Auch der Schweizer Nationalspieler Remo Freuler, der sechseinhalb Jahre lang bei Atalanta spielte und bei seinem Abschied im Sommer 2022 als Vereinslegende gefeiert wurde, schwärmt von seinem früheren Trainer. In einem Interview mit dem SRF erzählte er vor drei Jahren: «Er hat mich in Italien gross gemacht und mir viel beigebracht.» Ein Teil des Erfolgsrezepts sei das harte Training unter Gasperini. «Ich habe noch nie so hart trainiert wie hier in Bergamo», sagte Freuler damals, der oberste Leitsatz sei: «Das Trikot muss immer verschwitzt sein.»
Obwohl der 32-Jährige lange eine wichtige Figur im Team war, jubelte nun ein anderer Schweizer über den Triumph in der Europa League: Berat Djimsiti. Der geborene Zürcher ist ein FCZ-Junior und etablierte sich bereits mit 20 Jahren als Stammspieler. Nach dreieinhalb Saisons bei den Profis wurde er von Sami Hyypiä jedoch aus dem Team geworfen, gleichzeitig mit Freuler kam er im Januar 2016 nach Bergamo.
Der Innenverteidiger hatte jedoch Probleme, sich bei den Lombarden zu etablieren und wurde mehrfach verliehen – Avellino in der Serie B und Benevento hiessen die Stationen. Nach seiner Rückkehr im Sommer 2018 spielt Djimsiti sich fest und er ist mittlerweile nicht nur unangefochtener Stammspieler, sondern auch Abwehrchef und Captain. Keiner seiner Teamkollegen stand in dieser Saison so häufig auf dem Feld wie er. Der 31-Jährige durfte am Mittwochabend als erster die Europa-League-Trophäe in den Nachthimmel über Dublin recken.
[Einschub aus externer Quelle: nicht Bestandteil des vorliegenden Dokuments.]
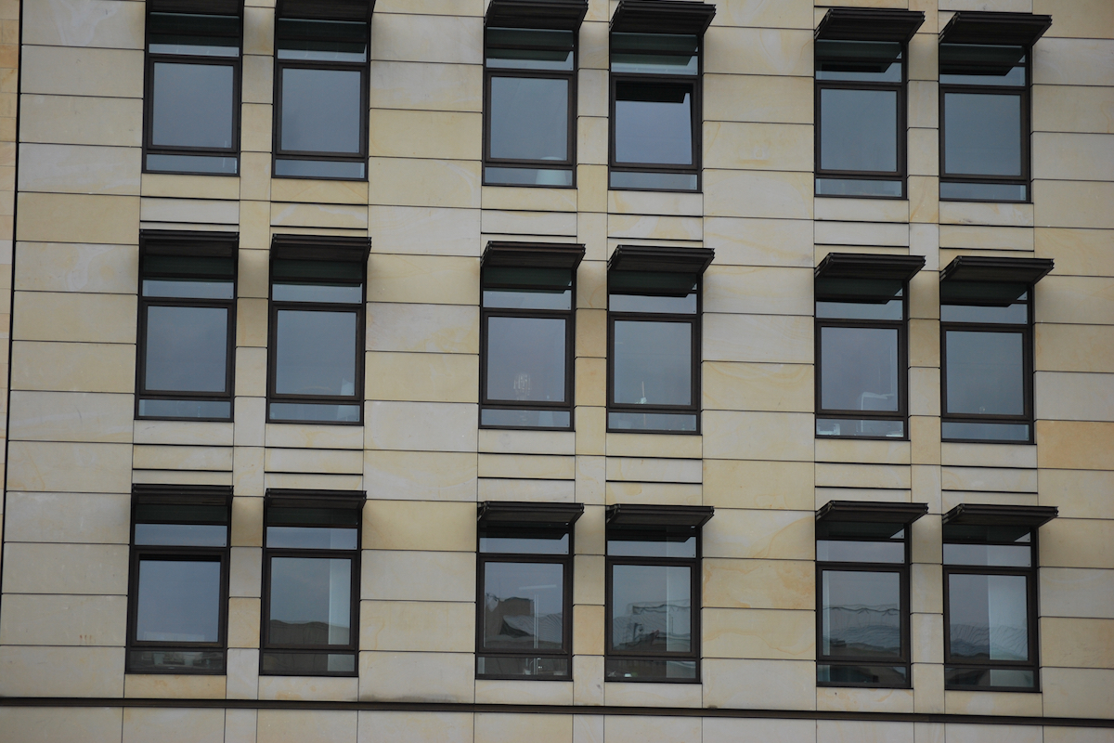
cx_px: 557
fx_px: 3481
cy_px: 372
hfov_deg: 18.2
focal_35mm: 112
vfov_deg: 12.2
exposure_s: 1/400
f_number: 5
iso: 200
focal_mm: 75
Nach dem Spiel sagte er gegenüber dem Tages-Anzeiger: «Der Sieg heute macht das alles wett.» Damit meint der 56-fache albanische Nationalspieler, der zuvor lange für die Schweizer Junioren-Nationalteams gespielt hat, nicht nur den Rauswurf bei seinem Herzensverein FCZ, sondern auch die drei verlorenen Cupfinals mit Bergamo. Atalanta könnte aufgrund der insgesamt fünf verlorenen Finals seit dem letzten Titelgewinn durchaus als italienisches Vizekusen bezeichnet werden.
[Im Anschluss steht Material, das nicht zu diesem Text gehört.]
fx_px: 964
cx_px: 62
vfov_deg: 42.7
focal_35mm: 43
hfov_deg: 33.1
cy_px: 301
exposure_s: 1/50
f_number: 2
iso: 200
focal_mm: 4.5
Am Mittwochabend gewann Atalanta Bergamo dann aber den Final der Europa League gegen Leverkusen dank drei Toren von Ademola Lookman 3:0. Der englisch-nigerianische Doppelbürger schrieb eine weitere tolle Episode dieses Abends. Mit grossem Talent gesegnet, schaffte er den Durchbruch so richtig erst nach vielen glücklosen Stationen und mit 25 Jahren in Italien. Damit hatte das lange Warten ein Ende. Für Trainer Gian Piero Gasparini, für Berat Djimsiti, und natürlich für den Klub und seine Fans.
Eine rundum gelungene Geschichte also – ganz ohne Rekord-Serie.